RECORDED DATA:
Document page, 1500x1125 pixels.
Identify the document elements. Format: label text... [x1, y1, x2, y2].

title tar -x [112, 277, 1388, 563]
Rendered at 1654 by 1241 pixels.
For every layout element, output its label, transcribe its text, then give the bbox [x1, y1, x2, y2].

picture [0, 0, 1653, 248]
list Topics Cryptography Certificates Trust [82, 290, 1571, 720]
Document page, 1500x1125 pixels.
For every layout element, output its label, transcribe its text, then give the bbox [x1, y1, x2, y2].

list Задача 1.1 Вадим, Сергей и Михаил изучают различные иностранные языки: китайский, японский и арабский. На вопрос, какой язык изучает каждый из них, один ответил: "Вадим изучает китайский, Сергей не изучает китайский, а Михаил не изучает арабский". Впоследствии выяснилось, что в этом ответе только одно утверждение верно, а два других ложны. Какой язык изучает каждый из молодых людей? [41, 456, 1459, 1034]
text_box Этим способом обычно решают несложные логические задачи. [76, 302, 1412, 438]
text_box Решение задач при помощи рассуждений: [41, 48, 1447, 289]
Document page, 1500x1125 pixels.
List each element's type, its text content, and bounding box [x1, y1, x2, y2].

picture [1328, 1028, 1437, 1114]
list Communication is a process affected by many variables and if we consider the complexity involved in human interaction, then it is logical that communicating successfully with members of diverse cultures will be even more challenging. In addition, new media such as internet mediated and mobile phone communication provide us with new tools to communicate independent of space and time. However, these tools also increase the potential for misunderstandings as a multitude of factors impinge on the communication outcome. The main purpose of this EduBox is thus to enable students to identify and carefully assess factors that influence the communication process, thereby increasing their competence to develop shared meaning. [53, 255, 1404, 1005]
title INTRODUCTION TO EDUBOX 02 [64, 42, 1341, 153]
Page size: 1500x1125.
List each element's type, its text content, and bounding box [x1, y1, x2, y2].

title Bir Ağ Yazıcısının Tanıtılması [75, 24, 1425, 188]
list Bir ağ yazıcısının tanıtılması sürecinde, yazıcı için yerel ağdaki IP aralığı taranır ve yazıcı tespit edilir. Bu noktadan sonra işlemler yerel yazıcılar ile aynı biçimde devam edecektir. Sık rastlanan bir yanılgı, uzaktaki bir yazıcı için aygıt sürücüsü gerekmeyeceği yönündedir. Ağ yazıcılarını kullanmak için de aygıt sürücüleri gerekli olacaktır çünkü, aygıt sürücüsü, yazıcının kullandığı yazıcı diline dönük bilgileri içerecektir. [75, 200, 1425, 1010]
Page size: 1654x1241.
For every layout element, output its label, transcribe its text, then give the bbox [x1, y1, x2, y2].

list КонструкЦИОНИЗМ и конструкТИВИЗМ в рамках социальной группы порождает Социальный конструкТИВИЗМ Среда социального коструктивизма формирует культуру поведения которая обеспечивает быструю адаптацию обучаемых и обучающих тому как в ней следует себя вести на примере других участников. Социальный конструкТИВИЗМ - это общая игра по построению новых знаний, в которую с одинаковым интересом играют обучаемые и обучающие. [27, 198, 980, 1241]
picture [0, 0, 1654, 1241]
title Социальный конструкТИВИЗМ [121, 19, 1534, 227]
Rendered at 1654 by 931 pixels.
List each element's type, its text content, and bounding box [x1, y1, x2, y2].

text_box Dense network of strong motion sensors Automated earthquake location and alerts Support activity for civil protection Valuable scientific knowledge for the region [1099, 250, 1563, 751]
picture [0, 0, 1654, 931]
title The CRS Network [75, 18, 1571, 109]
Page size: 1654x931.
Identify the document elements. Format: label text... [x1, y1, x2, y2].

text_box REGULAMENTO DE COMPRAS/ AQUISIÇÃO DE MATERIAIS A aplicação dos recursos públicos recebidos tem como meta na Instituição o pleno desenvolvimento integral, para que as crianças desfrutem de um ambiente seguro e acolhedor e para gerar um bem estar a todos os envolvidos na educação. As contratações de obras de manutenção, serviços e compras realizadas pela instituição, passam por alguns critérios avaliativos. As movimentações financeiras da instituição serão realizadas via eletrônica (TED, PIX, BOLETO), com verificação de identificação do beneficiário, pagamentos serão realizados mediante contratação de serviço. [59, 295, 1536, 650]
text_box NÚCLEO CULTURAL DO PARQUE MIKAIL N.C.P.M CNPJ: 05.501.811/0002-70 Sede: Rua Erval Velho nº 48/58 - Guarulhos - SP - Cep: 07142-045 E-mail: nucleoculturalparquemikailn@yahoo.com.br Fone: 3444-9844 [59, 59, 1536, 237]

DIRECTION: Copy all of the data above line for line, changing nothing.

RESPONSE TO THIS EXERCISE:
Document page, 1500x1125 pixels.
Identify the document elements. Format: label text... [x1, y1, x2, y2].

title tar -x [112, 277, 1388, 563]
Rendered at 1654 by 1241 pixels.
For every layout element, output its label, transcribe its text, then give the bbox [x1, y1, x2, y2].

picture [0, 0, 1653, 248]
list Topics Cryptography Certificates Trust [82, 290, 1571, 720]
Document page, 1500x1125 pixels.
For every layout element, output its label, transcribe its text, then give the bbox [x1, y1, x2, y2].

list Задача 1.1 Вадим, Сергей и Михаил изучают различные иностранные языки: китайский, японский и арабский. На вопрос, какой язык изучает каждый из них, один ответил: "Вадим изучает китайский, Сергей не изучает китайский, а Михаил не изучает арабский". Впоследствии выяснилось, что в этом ответе только одно утверждение верно, а два других ложны. Какой язык изучает каждый из молодых людей? [41, 456, 1459, 1034]
text_box Этим способом обычно решают несложные логические задачи. [76, 302, 1412, 438]
text_box Решение задач при помощи рассуждений: [41, 48, 1447, 289]
Document page, 1500x1125 pixels.
List each element's type, its text content, and bounding box [x1, y1, x2, y2].

picture [1328, 1028, 1437, 1114]
list Communication is a process affected by many variables and if we consider the complexity involved in human interaction, then it is logical that communicating successfully with members of diverse cultures will be even more challenging. In addition, new media such as internet mediated and mobile phone communication provide us with new tools to communicate independent of space and time. However, these tools also increase the potential for misunderstandings as a multitude of factors impinge on the communication outcome. The main purpose of this EduBox is thus to enable students to identify and carefully assess factors that influence the communication process, thereby increasing their competence to develop shared meaning. [53, 255, 1404, 1005]
title INTRODUCTION TO EDUBOX 02 [64, 42, 1341, 153]
Page size: 1500x1125.
List each element's type, its text content, and bounding box [x1, y1, x2, y2].

title Bir Ağ Yazıcısının Tanıtılması [75, 24, 1425, 188]
list Bir ağ yazıcısının tanıtılması sürecinde, yazıcı için yerel ağdaki IP aralığı taranır ve yazıcı tespit edilir. Bu noktadan sonra işlemler yerel yazıcılar ile aynı biçimde devam edecektir. Sık rastlanan bir yanılgı, uzaktaki bir yazıcı için aygıt sürücüsü gerekmeyeceği yönündedir. Ağ yazıcılarını kullanmak için de aygıt sürücüleri gerekli olacaktır çünkü, aygıt sürücüsü, yazıcının kullandığı yazıcı diline dönük bilgileri içerecektir. [75, 200, 1425, 1010]
Page size: 1654x1241.
For every layout element, output its label, transcribe its text, then give the bbox [x1, y1, x2, y2].

list КонструкЦИОНИЗМ и конструкТИВИЗМ в рамках социальной группы порождает Социальный конструкТИВИЗМ Среда социального коструктивизма формирует культуру поведения которая обеспечивает быструю адаптацию обучаемых и обучающих тому как в ней следует себя вести на примере других участников. Социальный конструкТИВИЗМ - это общая игра по построению новых знаний, в которую с одинаковым интересом играют обучаемые и обучающие. [27, 198, 980, 1241]
picture [0, 0, 1654, 1241]
title Социальный конструкТИВИЗМ [121, 19, 1534, 227]
Rendered at 1654 by 931 pixels.
List each element's type, its text content, and bounding box [x1, y1, x2, y2].

text_box Dense network of strong motion sensors Automated earthquake location and alerts Support activity for civil protection Valuable scientific knowledge for the region [1099, 250, 1563, 751]
picture [0, 0, 1654, 931]
title The CRS Network [75, 18, 1571, 109]
Page size: 1654x931.
Identify the document elements. Format: label text... [x1, y1, x2, y2].

text_box REGULAMENTO DE COMPRAS/ AQUISIÇÃO DE MATERIAIS A aplicação dos recursos públicos recebidos tem como meta na Instituição o pleno desenvolvimento integral, para que as crianças desfrutem de um ambiente seguro e acolhedor e para gerar um bem estar a todos os envolvidos na educação. As contratações de obras de manutenção, serviços e compras realizadas pela instituição, passam por alguns critérios avaliativos. As movimentações financeiras da instituição serão realizadas via eletrônica (TED, PIX, BOLETO), com verificação de identificação do beneficiário, pagamentos serão realizados mediante contratação de serviço. [59, 295, 1536, 650]
text_box NÚCLEO CULTURAL DO PARQUE MIKAIL N.C.P.M CNPJ: 05.501.811/0002-70 Sede: Rua Erval Velho nº 48/58 - Guarulhos - SP - Cep: 07142-045 E-mail: nucleoculturalparquemikailn@yahoo.com.br Fone: 3444-9844 [59, 59, 1536, 237]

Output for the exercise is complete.